University medical researchers have made a breakthrough in understanding the spread of lung cancer after investigating a substance secreted by cancerous lung cells which stimulates metastasis, or the spread of cancerous tumor cells to other parts of the body.
Researchers initially discovered the cell substance four years ago after finding that when naïve non-lung-cancer cells were exposed to liquid media used to grow metastatic lung cancer cells, the cells displayed metastatic properties.
Marty W. Mayo, one of the researchers on the team and a biochemistry and molecular genetics associate professor, said this led them to believe the metastatic cells were leaving behind proteins which interacted with naïve cells.
“Ultimately we maneuvered the cells in such a way that they showed metastatic properties by using cell culture methods,” Mayo said. “We realized that the cells were able to maintain the metastatic phenotype. Because the factors that we used to make the metastatic cells were already gone, we hypothesized that they must be making their own soluble protein that was stimulating the metastatic process.”
The researchers took a bioinformatics approach to find the solution, a process which needed years of research to navigate the human genome to successfully identify the factor stimulating the metastatic process.
Stefan Bekiranov, biochemistry and molecular genetics associate professor, said he worked on comparing epigenetic factors from cancer cells in the primary tumor and the metastatic phases.

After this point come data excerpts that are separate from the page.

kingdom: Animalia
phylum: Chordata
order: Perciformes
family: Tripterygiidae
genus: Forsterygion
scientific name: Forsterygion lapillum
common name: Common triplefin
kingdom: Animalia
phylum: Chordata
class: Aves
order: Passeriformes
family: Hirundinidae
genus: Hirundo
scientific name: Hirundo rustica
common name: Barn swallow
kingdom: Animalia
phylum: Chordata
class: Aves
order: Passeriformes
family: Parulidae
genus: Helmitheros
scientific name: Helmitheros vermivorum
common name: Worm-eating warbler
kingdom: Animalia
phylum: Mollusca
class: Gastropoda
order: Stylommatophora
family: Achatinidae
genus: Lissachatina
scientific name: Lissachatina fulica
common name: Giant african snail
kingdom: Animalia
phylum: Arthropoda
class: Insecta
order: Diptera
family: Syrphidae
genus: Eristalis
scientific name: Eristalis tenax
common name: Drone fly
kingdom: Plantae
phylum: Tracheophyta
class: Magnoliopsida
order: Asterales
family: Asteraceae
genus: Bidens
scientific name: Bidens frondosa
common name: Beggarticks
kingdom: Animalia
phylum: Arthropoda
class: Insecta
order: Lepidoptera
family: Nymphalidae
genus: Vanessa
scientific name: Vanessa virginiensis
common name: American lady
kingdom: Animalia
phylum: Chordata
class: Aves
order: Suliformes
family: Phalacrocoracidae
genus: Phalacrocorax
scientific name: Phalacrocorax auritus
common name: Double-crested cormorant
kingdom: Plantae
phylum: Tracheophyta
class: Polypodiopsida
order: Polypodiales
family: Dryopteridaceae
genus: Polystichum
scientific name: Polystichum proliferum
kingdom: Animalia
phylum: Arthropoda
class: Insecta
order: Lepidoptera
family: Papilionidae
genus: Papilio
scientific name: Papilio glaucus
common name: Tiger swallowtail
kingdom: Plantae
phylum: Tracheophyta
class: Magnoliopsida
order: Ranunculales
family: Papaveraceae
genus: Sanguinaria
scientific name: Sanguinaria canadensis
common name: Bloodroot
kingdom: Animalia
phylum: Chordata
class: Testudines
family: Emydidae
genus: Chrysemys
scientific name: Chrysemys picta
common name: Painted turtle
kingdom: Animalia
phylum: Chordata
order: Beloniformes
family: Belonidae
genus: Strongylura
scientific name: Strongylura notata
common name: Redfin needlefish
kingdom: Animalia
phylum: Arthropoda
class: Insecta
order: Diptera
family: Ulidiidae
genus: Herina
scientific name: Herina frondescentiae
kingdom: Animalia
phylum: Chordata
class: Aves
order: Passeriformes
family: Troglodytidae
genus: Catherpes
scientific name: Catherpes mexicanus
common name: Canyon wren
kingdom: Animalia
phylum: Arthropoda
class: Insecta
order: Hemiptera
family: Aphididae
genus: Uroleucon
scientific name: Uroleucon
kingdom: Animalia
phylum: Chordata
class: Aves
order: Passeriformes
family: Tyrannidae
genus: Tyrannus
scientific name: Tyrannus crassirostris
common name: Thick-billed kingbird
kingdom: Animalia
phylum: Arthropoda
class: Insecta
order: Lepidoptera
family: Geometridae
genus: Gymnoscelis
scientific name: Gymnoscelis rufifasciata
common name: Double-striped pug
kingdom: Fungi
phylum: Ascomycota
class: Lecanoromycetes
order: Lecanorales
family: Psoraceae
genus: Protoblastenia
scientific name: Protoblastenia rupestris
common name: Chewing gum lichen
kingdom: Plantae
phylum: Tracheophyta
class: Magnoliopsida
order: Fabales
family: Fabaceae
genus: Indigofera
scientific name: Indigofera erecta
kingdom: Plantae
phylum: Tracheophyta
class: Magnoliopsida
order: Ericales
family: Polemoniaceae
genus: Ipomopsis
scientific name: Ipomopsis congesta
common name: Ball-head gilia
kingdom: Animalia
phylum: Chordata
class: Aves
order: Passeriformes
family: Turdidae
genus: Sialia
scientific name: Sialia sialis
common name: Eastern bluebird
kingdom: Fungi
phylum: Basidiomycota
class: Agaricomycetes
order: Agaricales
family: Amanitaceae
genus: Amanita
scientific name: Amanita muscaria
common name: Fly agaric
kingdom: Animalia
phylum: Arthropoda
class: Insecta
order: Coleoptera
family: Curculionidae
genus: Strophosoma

“We mapped 18 epigenetic factors in the meta[static] cells and in the primary tumor cells, and we mapped the levels of genes in the metastatic and the primary tumor cells,” Bekiranov said. “We compared them and we were able to identify genes that were controlled very specifically by the epigenetic factors that were highly associated with the metastatic process.”
By using metastatic and epigenetic data along with a secreted protein database, the researchers were able to narrow the number of potentially causal genes from 20,000 to the one Activin A protein — the protein which appears responsible for the change.
“We showed Activin A was created from cells and we could dump it on cells and it created this metastatic process,” Mayo said. “In cancer cells it’s usually low but when we manipulated them to show the metastatic property, they make a lot of the Activin A.”
Researchers said the next step is to identify a drug which blocks the Activin A protein without blocking other helpful proteins, perhaps by an attempt to block a receptor from inside the relevant cells. Additionally, other genes which appear important to the metastatic process will also be explored as targets.